Читаем The Greatest Minds and Ideas of All Time полностью

With this trifling exception, it was a noble religion, sternly monotheistic, rejecting images and priests and the polytheism of saints, building strong characters with the doctrine of fatalism and the discipline of war, raising great universities and cultures at Cordova, Granada, Cairo, Bagdad, and Delhi, giving the world one of its greatest rulers—Akbar of India—and ennobling Spain, Egypt, Constantinople, Palestine, and India with gracious architecture from the Alhambra to the Taj Mahal. Today, despite their political dismemberment, they are still growing in numbers and strength; in India and China they are making converts every hour of every day. There is no surety that the future is not theirs.

8. 1294—THE DEATH OF ROGER BACON This date is almost as good as any other to mark the first use of gunpowder, for the rebellious English monk who died in this year may be held partly responsible for its invention. It was Roger Bacon who first definitely described the explosive that would revolutionize the world and offer to all pious statesmen a substitute for birth control. “One may cause to burst forth from bronze,” he wrote, “thunderbolts more formidable than those produced by nature. A small quantity of prepared matter occasions a terrible explosion accompanied by brilliant light. One may multiply the phenomena so far as to destroy an army or a city.”

Very likely. It was gunpowder that gave to the rising bourgeoisie of late medieval Europe the means of overthrowing the feudal baron by bombarding from a distance his once impregnable castle. It was gunpowder that made the infantry as important as the cavalry, and gave the common man a new prestige in war and a new power in revolutions. It was gunpowder that turned war from a gentleman’s game, occasionally fatal, to a form of standardized mass destruction, a mode of removing from the earth, with a few minutes’ bombardment, the work of a hundred thousand artists’ hands laboring for three centuries. Perhaps this is the most important date in the story of the fall of man; though some cynic might argue that a still more tragic event was the invention of thinking, the liberation of intellect from instinct, the consequent separation of sex from reproduction, and the abandonment of the perpetuation of the race to the selected morons of every land.

9. 1454—THE PRESS OF JOHANNES GUTENBERG (AT MAINZ ON THE RHINE) ISSUES THE FIRST PRINTED DOCUMENTS BEARING A PRINTED DATE The Germans had used printing from movable types for some fourteen years before; the Chinese had done such printing as far back as A.D. 1041; and in 1900 a block-printed book was discovered in China which had been published in 868. Nothing is new in China, democracy least of all. They invented gunpowder and used it chiefly for fireworks. They invented printing and never used it for tabloid newspapers, crime club fiction, or Freudian biographies.

In Western civilization, printing helped money and muskets to liberate the middle class and put an end to the rule of the knights and the priests. It enabled the people to read the Bible, and so engendered the Reformation. It immensely widened the circle to which a writer might address his ideas. And by transferring the making of books from monks to printers’ devils, and the patronage of books from the aristocracy and the church to the commonalty and the laity, it made possible the propaganda and development of democracy and free thought.

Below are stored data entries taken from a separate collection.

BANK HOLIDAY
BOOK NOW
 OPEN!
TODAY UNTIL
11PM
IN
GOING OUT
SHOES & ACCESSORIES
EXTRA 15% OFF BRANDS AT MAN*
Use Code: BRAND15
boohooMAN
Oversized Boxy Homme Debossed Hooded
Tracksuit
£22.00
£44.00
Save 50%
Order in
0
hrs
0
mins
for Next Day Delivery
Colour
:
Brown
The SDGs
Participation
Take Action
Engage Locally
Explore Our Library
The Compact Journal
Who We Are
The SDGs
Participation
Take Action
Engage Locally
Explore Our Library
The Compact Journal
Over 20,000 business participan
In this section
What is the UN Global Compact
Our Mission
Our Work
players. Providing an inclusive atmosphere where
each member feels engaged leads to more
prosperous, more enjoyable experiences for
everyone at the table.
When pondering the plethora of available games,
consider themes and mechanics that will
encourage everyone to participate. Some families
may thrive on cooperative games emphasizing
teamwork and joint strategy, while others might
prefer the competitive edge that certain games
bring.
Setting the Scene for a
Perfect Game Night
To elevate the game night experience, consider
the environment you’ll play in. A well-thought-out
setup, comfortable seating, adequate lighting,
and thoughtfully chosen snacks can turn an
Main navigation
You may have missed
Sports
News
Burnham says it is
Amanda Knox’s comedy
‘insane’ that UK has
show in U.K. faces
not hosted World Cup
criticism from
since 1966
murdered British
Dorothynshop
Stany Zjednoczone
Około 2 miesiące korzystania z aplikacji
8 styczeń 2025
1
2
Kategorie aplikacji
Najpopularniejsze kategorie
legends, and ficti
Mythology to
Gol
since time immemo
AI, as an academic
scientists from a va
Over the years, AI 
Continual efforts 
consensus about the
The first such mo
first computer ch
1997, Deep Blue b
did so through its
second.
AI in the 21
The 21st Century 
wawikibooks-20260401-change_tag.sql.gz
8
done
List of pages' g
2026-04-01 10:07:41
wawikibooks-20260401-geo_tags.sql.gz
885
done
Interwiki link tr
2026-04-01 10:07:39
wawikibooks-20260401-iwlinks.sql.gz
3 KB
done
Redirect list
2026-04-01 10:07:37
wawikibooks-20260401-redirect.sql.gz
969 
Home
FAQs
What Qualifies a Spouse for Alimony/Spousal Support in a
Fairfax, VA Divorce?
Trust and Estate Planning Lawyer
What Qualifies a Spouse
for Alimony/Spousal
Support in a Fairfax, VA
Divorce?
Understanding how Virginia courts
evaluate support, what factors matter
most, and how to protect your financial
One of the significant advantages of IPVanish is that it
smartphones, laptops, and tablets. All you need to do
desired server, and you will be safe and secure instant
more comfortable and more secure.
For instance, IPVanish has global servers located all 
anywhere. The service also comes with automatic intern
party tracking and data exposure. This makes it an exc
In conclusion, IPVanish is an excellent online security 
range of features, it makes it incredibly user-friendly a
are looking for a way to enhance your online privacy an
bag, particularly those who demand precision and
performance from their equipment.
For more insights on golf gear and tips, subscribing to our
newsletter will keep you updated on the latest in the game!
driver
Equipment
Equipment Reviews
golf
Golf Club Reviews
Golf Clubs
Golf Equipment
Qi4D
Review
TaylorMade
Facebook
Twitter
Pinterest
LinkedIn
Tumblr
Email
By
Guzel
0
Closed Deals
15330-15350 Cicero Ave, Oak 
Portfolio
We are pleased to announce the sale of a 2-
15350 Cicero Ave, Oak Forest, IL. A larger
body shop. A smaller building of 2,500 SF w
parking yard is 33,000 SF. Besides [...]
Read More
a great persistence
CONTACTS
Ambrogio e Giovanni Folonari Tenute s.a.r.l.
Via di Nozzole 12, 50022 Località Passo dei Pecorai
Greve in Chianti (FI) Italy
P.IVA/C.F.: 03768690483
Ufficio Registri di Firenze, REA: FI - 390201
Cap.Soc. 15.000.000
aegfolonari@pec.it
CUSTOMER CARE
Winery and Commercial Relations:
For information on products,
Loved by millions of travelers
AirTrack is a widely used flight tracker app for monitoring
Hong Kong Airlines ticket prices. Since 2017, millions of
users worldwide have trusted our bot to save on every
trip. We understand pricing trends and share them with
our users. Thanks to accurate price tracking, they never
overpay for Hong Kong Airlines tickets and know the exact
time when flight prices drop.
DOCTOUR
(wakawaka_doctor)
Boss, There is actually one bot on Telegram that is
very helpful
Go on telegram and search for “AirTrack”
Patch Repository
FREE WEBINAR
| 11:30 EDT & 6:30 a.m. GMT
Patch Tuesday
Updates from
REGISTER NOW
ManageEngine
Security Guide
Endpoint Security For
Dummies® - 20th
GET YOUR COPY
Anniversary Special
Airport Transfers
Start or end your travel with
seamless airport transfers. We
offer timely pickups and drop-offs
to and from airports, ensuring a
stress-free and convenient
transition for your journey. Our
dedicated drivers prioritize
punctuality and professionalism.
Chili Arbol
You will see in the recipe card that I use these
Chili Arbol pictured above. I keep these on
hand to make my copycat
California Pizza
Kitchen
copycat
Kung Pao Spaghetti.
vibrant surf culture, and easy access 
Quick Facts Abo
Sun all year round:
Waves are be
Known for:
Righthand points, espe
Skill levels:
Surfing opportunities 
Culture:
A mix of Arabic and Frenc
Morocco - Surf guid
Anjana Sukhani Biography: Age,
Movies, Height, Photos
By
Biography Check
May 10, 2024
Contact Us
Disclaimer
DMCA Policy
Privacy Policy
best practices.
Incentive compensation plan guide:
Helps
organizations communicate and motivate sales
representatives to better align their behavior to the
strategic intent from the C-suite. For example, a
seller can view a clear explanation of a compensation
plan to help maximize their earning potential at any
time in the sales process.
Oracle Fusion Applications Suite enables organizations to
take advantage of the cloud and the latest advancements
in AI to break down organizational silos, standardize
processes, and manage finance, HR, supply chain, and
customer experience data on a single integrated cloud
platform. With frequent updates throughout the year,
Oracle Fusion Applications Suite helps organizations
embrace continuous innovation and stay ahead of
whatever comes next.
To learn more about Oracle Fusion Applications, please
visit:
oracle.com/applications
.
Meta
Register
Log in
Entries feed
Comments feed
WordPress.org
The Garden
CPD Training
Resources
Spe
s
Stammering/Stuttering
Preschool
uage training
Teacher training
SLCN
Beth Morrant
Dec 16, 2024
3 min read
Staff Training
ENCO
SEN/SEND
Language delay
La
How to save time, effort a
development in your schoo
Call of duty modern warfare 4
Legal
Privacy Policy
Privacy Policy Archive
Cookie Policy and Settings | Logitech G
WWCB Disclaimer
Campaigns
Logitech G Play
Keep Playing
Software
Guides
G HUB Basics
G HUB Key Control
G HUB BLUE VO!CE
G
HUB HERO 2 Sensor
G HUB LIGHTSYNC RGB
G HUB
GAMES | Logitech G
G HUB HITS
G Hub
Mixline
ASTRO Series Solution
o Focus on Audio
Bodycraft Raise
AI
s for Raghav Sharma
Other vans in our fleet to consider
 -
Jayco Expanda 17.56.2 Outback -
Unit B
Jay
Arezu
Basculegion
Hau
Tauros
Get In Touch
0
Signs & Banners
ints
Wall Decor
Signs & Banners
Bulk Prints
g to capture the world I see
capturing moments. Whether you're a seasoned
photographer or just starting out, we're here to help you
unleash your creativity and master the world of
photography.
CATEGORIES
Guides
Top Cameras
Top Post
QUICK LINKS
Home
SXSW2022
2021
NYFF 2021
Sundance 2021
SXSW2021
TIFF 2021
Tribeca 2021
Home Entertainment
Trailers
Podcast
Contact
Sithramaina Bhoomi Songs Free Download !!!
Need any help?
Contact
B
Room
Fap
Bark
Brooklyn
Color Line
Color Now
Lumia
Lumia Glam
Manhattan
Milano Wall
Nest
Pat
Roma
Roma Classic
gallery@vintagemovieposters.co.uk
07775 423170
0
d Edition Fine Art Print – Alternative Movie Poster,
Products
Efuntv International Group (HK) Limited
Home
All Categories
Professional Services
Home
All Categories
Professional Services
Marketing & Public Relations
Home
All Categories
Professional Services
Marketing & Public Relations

Napoleon remarked that the Bourbons might have preserved themselves, and prevented the French Revolution, by maintaining a governmental monopoly of ink. Our empowered middle class has profited by the example and has made literacy an impediment to the acquisition of truth. One hardly knows, today, whether printing does more harm than good, or whether the growth of knowledge and learning has not weakened character as much as it has stocked the mind—but let us try it a little further!

10. 1492—COLUMBUS DISCOVERS AMERICA When Columbus discovered us, he put an end to the Italian Renaissance by changing trade routes from the Mediterranean to the Atlantic, and bringing wealth and power first to Spain, making possible Velázquez and Cervantes, Murillo and Calderon; then to England, financing Shakespeare, Milton, Bacon, and Hobbes; then to the Netherlands, producing Rembrandt and Spinoza, Rubens and Van Dyck, Hobbema and Vermeer; and then to France, generating Rabelais and Montaigne, Poussin and Claude Lorraine. When, in 1564, Michelangelo died and Shakespeare was born, it was a sign that the Renaissance had died in Italy and been reborn in England. The discovery of America cooperated with the Reformation, and the diminution of Peter’s Pence, in ending for a time the role of Italy in history.